** start of Excerpt provided **

Please don’t stop the music 

I’ve touched on music quite a bit in my posts, but I don’t think I’ve fully conveyed how important of a presence in my life it is.

I grew up listening to mom’s oldies, Motown and others from that era, and Dad’s classic rock. I also grew up listening to him play his guitar, and his side of the family playing songs from their childhood together.

I remember my first radio, and listening first to Country because that’s what I knew from riding the bus. (I wouldn’t even dream of listening to that genre now – unless I’m drunk haha.) And then a local station that played newer music – Mariah Carey and Boyz II Men, Seal, you know, safe to play in mixed company music. It wasn’t a key part of my life, however. I didn’t start to really appreciate music until I was in my early teens, and then it was pretty superficial pop music. My first CD’s were TLC’s CrazySexyCool and Mariah Carey’s Daydream. Before that my first cassettes were Hanson and Spice Girls. I knew music, due to my parents varying interests. But I did not hold their interests. Yes, I was that late 90s girl, with Backstreet Boys and ‘Nsync posters plastering my walls. The only difference between me and the majority of the girls of my generation were that I gravitated to the more rugged of the pop groups; the ones with the piercings and tattoos and wild hair. Soon I began to dabble in rap and R & B; Nelly and DMX, Eve, Trina and Lil Kim, and then I found Eminem. It seemed my parents varying interests had rubbed off on me. I could listen to anything and everything, as long as it had a good beat. I also sang in the choir and loved the feeling of the group’s acapella tones blending to become one sound. We competed in state wide competitions and while I was too shy to ever pull off a solo, my voice becoming weak and shaky and off pitch any time I tried, I was in the top choir in my school. Music is in my blood, it seems.

** end of Excerpt provided **
** start of Provided information **

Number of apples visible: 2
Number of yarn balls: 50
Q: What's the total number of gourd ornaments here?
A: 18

** end of Provided information **
** start of Provided information **

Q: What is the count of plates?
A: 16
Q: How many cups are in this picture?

** end of Provided information **
** start of Provided information **

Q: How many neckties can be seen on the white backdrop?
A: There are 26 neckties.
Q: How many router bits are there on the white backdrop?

** end of Provided information **

Requirement 1. List every rap and R&B artist the post about music names as part of the writer's shift away from pop.
Requirement 2. Turn the paragraph of the post about music that begins "I grew up listening to mom's oldies" into a short bulleted list that keeps its main facts.
Requirement 3. Carry on the post about music from its final sentence, keeping the same first-person voice.

Result 1. Nelly, DMX, Eve, Trina, Lil Kim, Eminem

Result 2.
- Mom's oldies, including Motown and other music from that era
- Dad's classic rock
- Dad playing his guitar
- Dad's side of the family playing songs from their childhood together

Result 3.
I did get up enough courage to do a piece with my best friend in high school, a piece I wrote the lyrics for and he came up with the melody for on his guitar. We did perform it, and there’s footage in school archives somewhere. I also got up the courage to sing it in front of family one night. It was Dad and one of my uncle’s, I know that for sure. And I was more nervous to sing it in front of them, acapella, than up on the stage in front of an auditorium full of people. The lyrics had something to do with self confidence, and my uncle commented on that, saying there was a problem if I lacked confidence. Later in life me and my friend made an attempt at a band, him still on guitar and me still on vocals. We were called Victim of Environment and sang angsty, sometimes angry songs about hardships. I specifically remember sitting in a park in Adrian at night, him on a park bench, me on the ground, singing.  We had a handful of songs and did a handful of practices, but then I became pregnant with Matt and we abandoned the idea.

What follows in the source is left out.